Legitimacy is as important as the formal process of selection. The king’s commands are useless if no one follows them. What actually accomplishes things is people doing what the king says. Euron’s first act is to order everyone to commence building ships—which they do. Euron himself cannot build a fleet of ships. What matters is that everyone accepts the legitimacy of his rule and therefore will follow his commands.

By way of contrast, Danaerys has become queen of Meereen, but doesn’t truly rule there. What semblance of authority she has is enforced by her (non-Meereenese) soldiers, who are frequently disobeyed or assassinated. Dany is the queen, but lacks the legitimacy that would enable her to get things done.

One can observe this phenomenon in non-political settings as well—a coach whose athletes won’t follow drills, a schoolteacher whose students will not listen or follow directions, a boss whose subordinates do things their own way. The people who hold these positions of authority may well have formal authority, but to be effective requires a legitimacy which goes beyond that.

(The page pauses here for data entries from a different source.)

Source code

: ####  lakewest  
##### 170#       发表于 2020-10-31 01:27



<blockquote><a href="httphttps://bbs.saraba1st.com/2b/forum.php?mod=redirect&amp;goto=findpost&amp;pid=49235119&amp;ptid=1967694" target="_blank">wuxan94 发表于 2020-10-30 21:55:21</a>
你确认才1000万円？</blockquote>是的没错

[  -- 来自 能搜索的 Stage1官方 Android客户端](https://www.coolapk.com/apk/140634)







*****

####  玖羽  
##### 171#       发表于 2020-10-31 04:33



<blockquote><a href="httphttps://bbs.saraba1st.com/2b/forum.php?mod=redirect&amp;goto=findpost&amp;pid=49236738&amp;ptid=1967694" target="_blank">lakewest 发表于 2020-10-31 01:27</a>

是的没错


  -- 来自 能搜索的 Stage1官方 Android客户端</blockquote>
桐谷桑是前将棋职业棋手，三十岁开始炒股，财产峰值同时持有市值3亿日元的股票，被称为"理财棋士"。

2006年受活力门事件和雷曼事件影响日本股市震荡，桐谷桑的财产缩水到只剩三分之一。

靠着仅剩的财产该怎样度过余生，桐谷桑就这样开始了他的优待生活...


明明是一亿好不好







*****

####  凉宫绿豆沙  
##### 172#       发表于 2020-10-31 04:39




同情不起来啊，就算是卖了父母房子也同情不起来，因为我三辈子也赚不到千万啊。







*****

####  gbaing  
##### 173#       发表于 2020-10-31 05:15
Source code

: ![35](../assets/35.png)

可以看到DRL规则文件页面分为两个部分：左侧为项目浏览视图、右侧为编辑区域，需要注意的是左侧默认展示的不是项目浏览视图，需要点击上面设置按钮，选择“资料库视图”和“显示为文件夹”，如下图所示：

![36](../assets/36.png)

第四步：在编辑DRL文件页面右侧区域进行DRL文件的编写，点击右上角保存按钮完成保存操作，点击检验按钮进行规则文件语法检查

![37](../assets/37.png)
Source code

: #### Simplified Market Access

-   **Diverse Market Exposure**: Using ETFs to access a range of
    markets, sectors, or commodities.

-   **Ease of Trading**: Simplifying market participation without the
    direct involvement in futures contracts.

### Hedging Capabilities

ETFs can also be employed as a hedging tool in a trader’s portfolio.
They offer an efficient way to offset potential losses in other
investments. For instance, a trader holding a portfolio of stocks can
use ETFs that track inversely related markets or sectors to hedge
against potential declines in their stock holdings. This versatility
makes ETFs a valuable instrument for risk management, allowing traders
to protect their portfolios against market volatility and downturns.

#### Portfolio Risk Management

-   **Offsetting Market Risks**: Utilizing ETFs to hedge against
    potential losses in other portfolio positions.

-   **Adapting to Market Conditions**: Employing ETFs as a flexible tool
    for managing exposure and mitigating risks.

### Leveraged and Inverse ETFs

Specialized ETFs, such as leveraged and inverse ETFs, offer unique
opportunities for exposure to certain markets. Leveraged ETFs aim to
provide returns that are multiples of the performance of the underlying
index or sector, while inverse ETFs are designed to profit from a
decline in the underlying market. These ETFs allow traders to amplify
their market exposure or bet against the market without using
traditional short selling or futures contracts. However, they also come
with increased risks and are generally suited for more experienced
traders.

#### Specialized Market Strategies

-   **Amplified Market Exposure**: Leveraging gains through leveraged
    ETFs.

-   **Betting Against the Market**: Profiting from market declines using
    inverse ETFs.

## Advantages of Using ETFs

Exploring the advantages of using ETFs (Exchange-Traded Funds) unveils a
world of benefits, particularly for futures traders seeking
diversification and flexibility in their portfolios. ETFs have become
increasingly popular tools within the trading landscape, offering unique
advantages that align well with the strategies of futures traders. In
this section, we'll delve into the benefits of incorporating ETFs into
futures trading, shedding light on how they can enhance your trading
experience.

In American presidential politics, there seems to be a huge institutional inertia such that whoever wins the formal process does acquire enough legitimacy to be able to rule effectively. This may have both good and bad aspects to it. On the plus side, the selection process is adversarial, so the idea that “when it’s over, we’ll accept the victor’s authority (subject to constitutional restraints)” probably promotes peace and stability. The downside is that even if the winner has incoherent policies, they’re presumptively authoritative, and often allow for the bending of those constitutional restraints.

A president who loses too much won’t likely end up thrown off a tower as in the Iron Isles, but suffers a completely oppositional congress, or is ousted after one term, or possibly finds himself or herself impeached. It will be interesting to see what kind of legitimacy a President Clinton or a President Trump (or a President Johnson!) ends up getting.